Andererseits bin ich mir bewusst, dass es weit reichende Parallelen zwischen der PrEP und der Anti-Baby-Pille gibt. In beiden Fällen nehmen gesunde Menschen potente Wirkstoffe (mit möglichen Nebenwirkungen) um ein Ereignis zu verhindern, dessen Folgen ein Leben lang andauern. Interessanterweise sind viele der Argumente, die heute gegen die PrEP in Stellung gebracht werden, vergleichbar mit denen, die 1960 gegen die „Pille“ gebraucht wurden. Dennoch hat sich die „Pille“ als Standard der Empfängnisverhütung langfristig durchgesetzt.
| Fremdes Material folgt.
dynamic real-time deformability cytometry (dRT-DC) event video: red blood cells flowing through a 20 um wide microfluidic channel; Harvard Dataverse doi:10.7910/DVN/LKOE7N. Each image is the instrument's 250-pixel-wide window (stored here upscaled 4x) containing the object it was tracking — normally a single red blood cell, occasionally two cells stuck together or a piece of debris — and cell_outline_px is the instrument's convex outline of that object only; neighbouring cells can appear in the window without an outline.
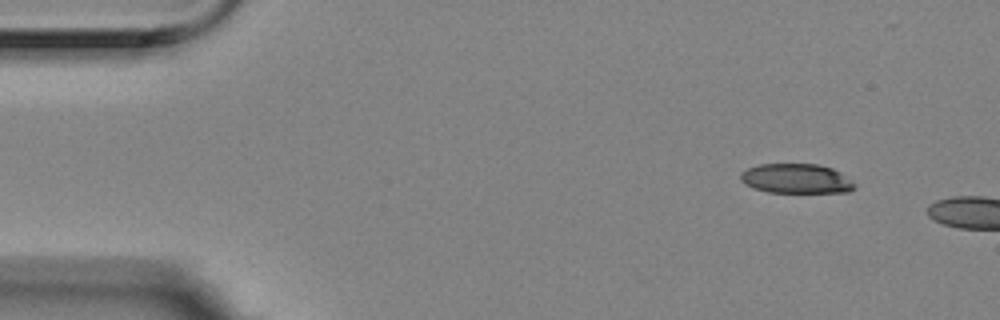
{"species": "Egyptian fruit bat (a non-hibernating species)", "species_latin": "Rousettus aegyptiacus", "temperature_condition": "room temperature", "stored_images_in_passage": 4, "camera_frame_rate_fps": 3000, "um_per_image_px": 0.085, "animal": {"sex": "female"}, "frame": {"image": 1, "passage_image": 1, "time_ms": 0.0, "image_size_px": [1000, 320], "cell_outline_px": [[856, 188], [848, 192], [768, 192], [744, 184], [740, 180], [740, 172], [748, 168], [760, 164], [816, 164], [832, 168], [840, 172], [852, 180], [856, 184]], "centroid_in_image_um": [67.7, 15.18], "position_along_channel_um": 17.3, "area_um2": 19.71}}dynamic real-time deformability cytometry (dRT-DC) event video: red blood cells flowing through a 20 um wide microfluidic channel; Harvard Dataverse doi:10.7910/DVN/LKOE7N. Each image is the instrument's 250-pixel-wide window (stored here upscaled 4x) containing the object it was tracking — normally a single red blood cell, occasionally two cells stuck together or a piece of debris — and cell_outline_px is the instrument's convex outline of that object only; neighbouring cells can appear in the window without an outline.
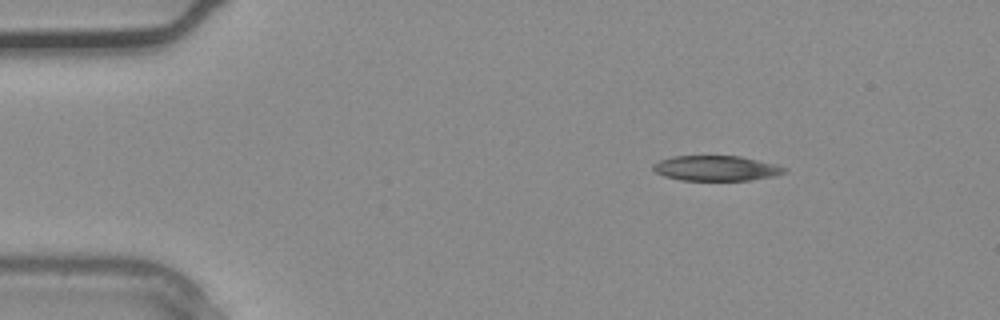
{"species": "common noctule bat (a hibernating species)", "species_latin": "Nyctalus noctula", "temperature_condition": "warm", "stored_images_in_passage": 2, "camera_frame_rate_fps": 3000, "um_per_image_px": 0.085, "animal": {"sex": "male", "body_mass_g": 20.4}, "frame": {"image": 1, "passage_image": 1, "time_ms": 0.0, "image_size_px": [1000, 320], "cell_outline_px": [[788, 172], [776, 176], [748, 180], [680, 180], [664, 176], [656, 172], [652, 168], [652, 164], [660, 160], [672, 156], [740, 156], [776, 164], [788, 168]], "centroid_in_image_um": [60.9, 14.3], "position_along_channel_um": 24.1, "area_um2": 19.36}}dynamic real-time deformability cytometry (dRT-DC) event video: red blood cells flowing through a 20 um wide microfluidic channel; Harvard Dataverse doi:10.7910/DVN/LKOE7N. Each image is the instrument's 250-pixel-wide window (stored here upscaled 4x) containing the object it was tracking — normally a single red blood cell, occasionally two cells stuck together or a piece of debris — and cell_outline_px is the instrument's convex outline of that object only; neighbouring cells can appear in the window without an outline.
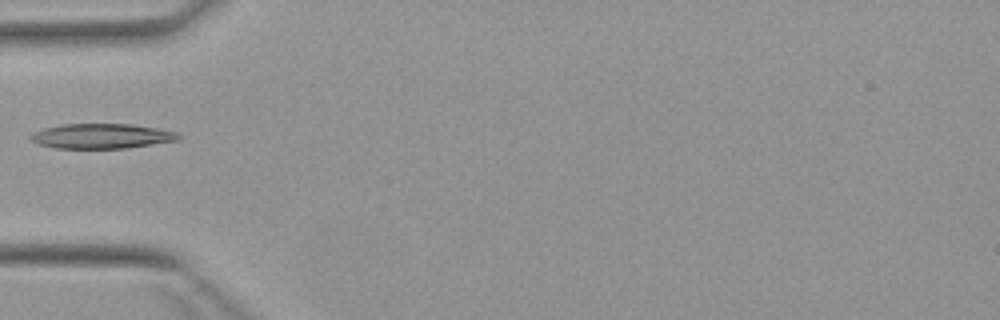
{"species": "Egyptian fruit bat (a non-hibernating species)", "species_latin": "Rousettus aegyptiacus", "temperature_condition": "warm", "stored_images_in_passage": 5, "camera_frame_rate_fps": 3000, "um_per_image_px": 0.085, "animal": {"sex": "female"}, "frame": {"image": 1, "passage_image": 5, "time_ms": 4.667, "image_size_px": [1000, 320], "cell_outline_px": [[184, 136], [180, 140], [128, 148], [56, 148], [36, 144], [28, 136], [44, 128], [60, 124], [132, 124], [156, 128], [176, 132]], "centroid_in_image_um": [8.67, 11.57], "position_along_channel_um": 76.3, "area_um2": 21.56}}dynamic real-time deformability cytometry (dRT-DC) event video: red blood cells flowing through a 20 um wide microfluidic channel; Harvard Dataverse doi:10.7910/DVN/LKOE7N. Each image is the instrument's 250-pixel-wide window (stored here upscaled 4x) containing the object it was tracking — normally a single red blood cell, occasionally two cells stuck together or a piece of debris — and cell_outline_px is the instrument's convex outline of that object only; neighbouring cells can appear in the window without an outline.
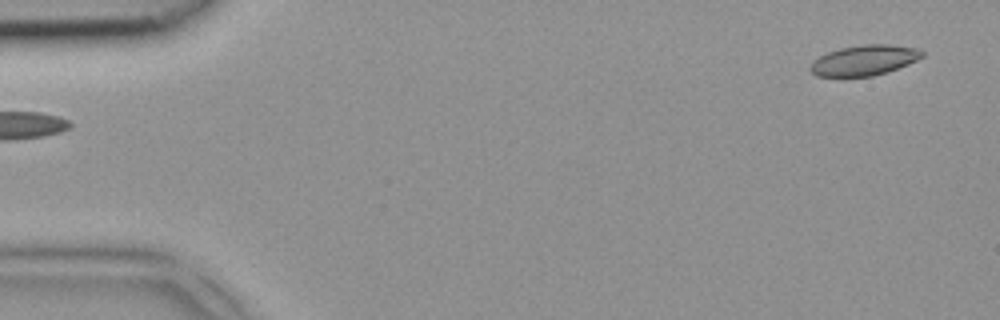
{"species": "common noctule bat (a hibernating species)", "species_latin": "Nyctalus noctula", "temperature_condition": "room temperature", "stored_images_in_passage": 4, "segment_of_instrument_passage": [2, 2], "camera_frame_rate_fps": 3000, "um_per_image_px": 0.085, "animal": {"sex": "female", "body_mass_g": 18.4}, "frame": {"image": 1, "passage_image": 4, "time_ms": 1.0, "image_size_px": [1000, 320], "cell_outline_px": [[924, 56], [908, 64], [888, 72], [872, 76], [840, 80], [816, 76], [808, 68], [812, 60], [828, 52], [840, 48], [864, 44], [888, 44], [920, 48], [924, 52]], "centroid_in_image_um": [73.4, 5.17], "position_along_channel_um": 11.6, "area_um2": 20.69}}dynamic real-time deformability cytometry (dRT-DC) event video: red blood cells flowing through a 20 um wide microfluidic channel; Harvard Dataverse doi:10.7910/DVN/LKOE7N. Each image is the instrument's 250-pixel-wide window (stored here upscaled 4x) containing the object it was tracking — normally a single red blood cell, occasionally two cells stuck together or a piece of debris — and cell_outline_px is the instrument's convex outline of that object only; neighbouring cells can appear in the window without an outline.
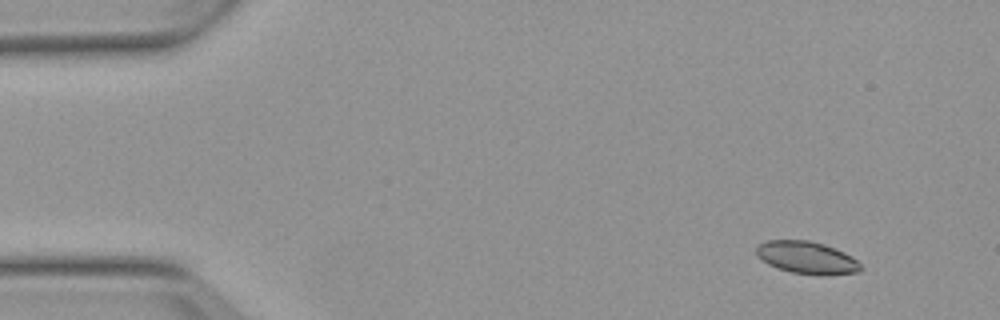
{"species": "Egyptian fruit bat (a non-hibernating species)", "species_latin": "Rousettus aegyptiacus", "temperature_condition": "warm", "stored_images_in_passage": 5, "camera_frame_rate_fps": 3000, "um_per_image_px": 0.085, "animal": {"sex": "female"}, "frame": {"image": 1, "passage_image": 2, "time_ms": 1.333, "image_size_px": [1000, 320], "cell_outline_px": [[864, 268], [860, 272], [824, 276], [820, 276], [792, 272], [776, 268], [768, 264], [756, 256], [756, 244], [768, 240], [808, 240], [824, 244], [844, 252], [852, 256]], "centroid_in_image_um": [68.58, 21.91], "position_along_channel_um": 16.4, "area_um2": 20.06}}
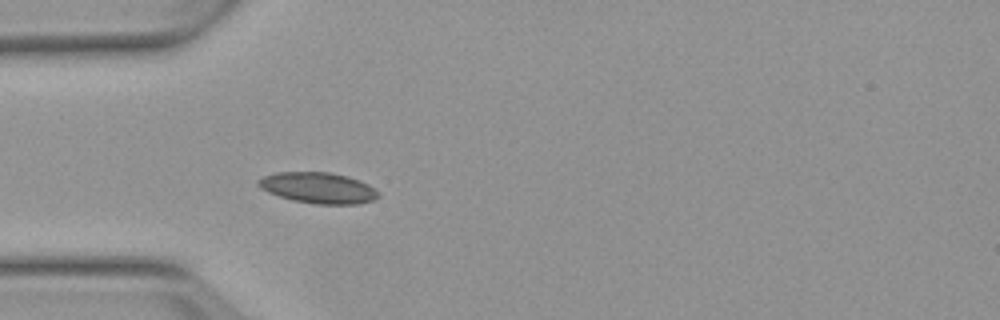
{"frame": {"image": 2, "passage_image": 5, "time_ms": 5.0, "image_size_px": [1000, 320], "cell_outline_px": [[380, 196], [372, 200], [360, 204], [316, 204], [292, 200], [268, 192], [260, 188], [256, 184], [256, 180], [264, 176], [276, 172], [328, 172], [348, 176], [360, 180], [368, 184]], "centroid_in_image_um": [27.01, 15.96], "position_along_channel_um": 58.0, "area_um2": 21.62}}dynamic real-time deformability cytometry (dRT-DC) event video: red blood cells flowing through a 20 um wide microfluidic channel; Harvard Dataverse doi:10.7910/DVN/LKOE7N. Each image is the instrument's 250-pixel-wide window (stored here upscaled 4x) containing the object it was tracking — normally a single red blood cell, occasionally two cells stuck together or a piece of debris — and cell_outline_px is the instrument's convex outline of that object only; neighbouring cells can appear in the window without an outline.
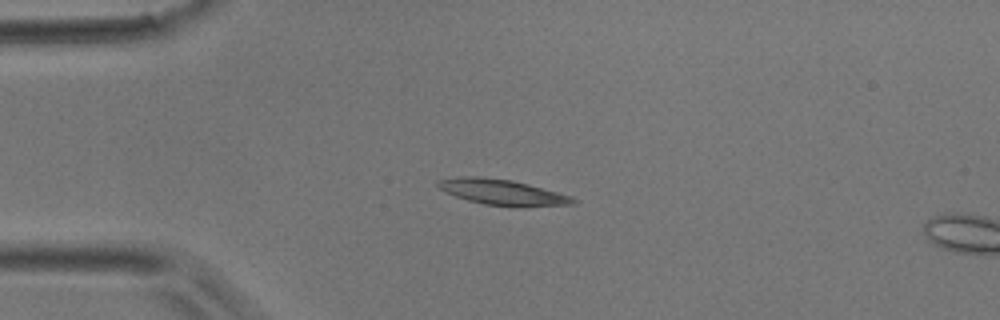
{"species": "common noctule bat (a hibernating species)", "species_latin": "Nyctalus noctula", "temperature_condition": "room temperature", "stored_images_in_passage": 2, "camera_frame_rate_fps": 3000, "um_per_image_px": 0.085, "animal": {"sex": "male", "body_mass_g": 17.9}, "frame": {"image": 1, "passage_image": 1, "time_ms": 0.0, "image_size_px": [1000, 320], "cell_outline_px": [[576, 204], [484, 204], [468, 200], [456, 196], [440, 188], [436, 184], [440, 180], [460, 176], [480, 176], [512, 180], [528, 184], [572, 196], [576, 200]], "centroid_in_image_um": [42.63, 16.28], "position_along_channel_um": 42.4, "area_um2": 18.96}}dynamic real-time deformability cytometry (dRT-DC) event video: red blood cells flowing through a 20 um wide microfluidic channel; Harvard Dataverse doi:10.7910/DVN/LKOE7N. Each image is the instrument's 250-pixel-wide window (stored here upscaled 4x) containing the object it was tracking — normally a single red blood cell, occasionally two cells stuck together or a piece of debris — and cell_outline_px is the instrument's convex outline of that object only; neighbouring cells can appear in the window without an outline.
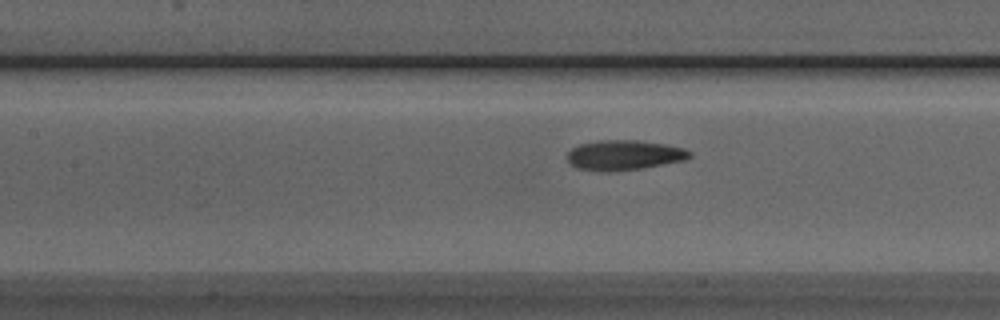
{"species": "Egyptian fruit bat (a non-hibernating species)", "species_latin": "Rousettus aegyptiacus", "temperature_condition": "room temperature", "stored_images_in_passage": 24, "camera_frame_rate_fps": 3000, "um_per_image_px": 0.085, "animal": {"sex": "male"}, "frame": {"image": 1, "passage_image": 10, "time_ms": 3.0, "image_size_px": [1000, 320], "cell_outline_px": [[692, 156], [684, 160], [640, 168], [608, 172], [604, 172], [576, 168], [568, 160], [568, 152], [572, 148], [580, 144], [600, 140], [636, 140], [664, 144], [684, 148], [692, 152]], "centroid_in_image_um": [53.04, 13.18], "position_along_channel_um": 154.4, "area_um2": 21.21}}
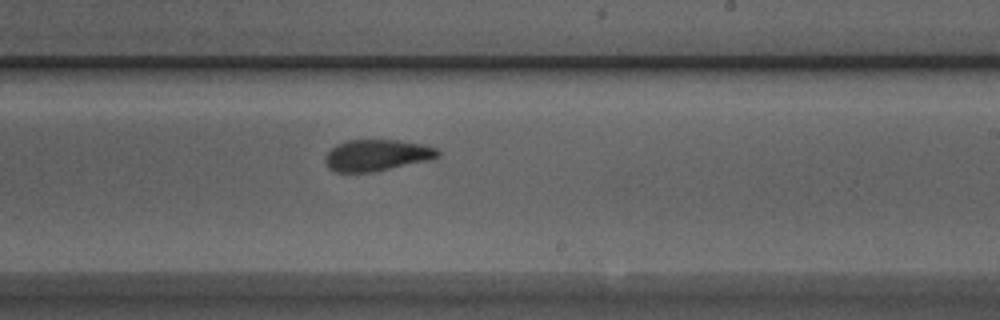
{"frame": {"image": 2, "passage_image": 18, "time_ms": 5.667, "image_size_px": [1000, 320], "cell_outline_px": [[440, 156], [428, 160], [372, 172], [336, 172], [328, 168], [324, 160], [324, 156], [336, 144], [348, 140], [396, 140], [420, 144], [436, 148], [440, 152]], "centroid_in_image_um": [31.99, 13.2], "position_along_channel_um": 257.0, "area_um2": 20.46}}
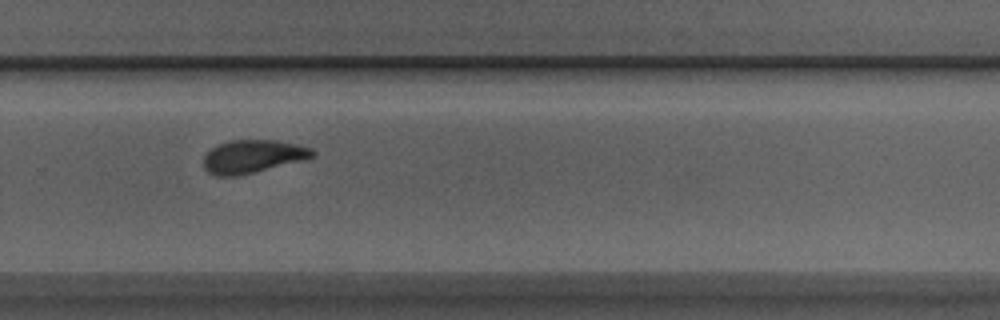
{"frame": {"image": 3, "passage_image": 22, "time_ms": 7.0, "image_size_px": [1000, 320], "cell_outline_px": [[316, 156], [304, 160], [236, 176], [216, 176], [208, 172], [204, 168], [204, 156], [212, 148], [220, 144], [232, 140], [276, 140], [296, 144], [312, 148], [316, 152]], "centroid_in_image_um": [21.51, 13.29], "position_along_channel_um": 308.3, "area_um2": 20.87}}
Will uns die Geschichte hier etwas lehren?
Untersuchungen an frisch HIV-Infizierten zeigten, dass ein Großteil der Infektionen unter dem Einfluss von Alkohol (und evtl. anderen Substanzen) geschehen. Auch wenn die Deutsche Aids-Hilfe mit ihrer Kampagne „Ich weiß, was ich tue“ Menschen informieren und in die Lage versetzen will, sich eigenverantwortlich zu schützen, ist gerade der Kontrollverlust, das „Sich-Hingeben“, eine fundamentale Komponente von Sex. Da geht es eben genau darum, nicht mehr wissen zu müssen, was man tut; einfach nur noch im Hier und Jetzt leben. Doch das macht die Prävention durch Kondome und andere Barriere-Methoden schwierig. Jede präventive Handlung, auch wenn noch so geschickt in den Sex-akt eingebettet, erinnert automatisch an Risiken und wirkt damit als Spaßbremse. Ganz anders die PrEP. Hier denke ich an die Prävention vor und nach dem Sex, sobald ich die Pillen schlucke. Aber eben nicht während des Sex.
Ich glaube, der große Erfolg der „Pille“ liegt unter anderem genau darin: Sex wieder ungestört von Präventionsakten genießen zu können. Und vielleicht ist das auch eine große Chance für die HIV-Prävention durch die PrEP. Noch ist diese Methode (in Europa) nicht zugelassen und für die meisten unerschwinglich. Aber wir wissen ja: Wer will, findet Wege. Wer nicht will, findet Gründe.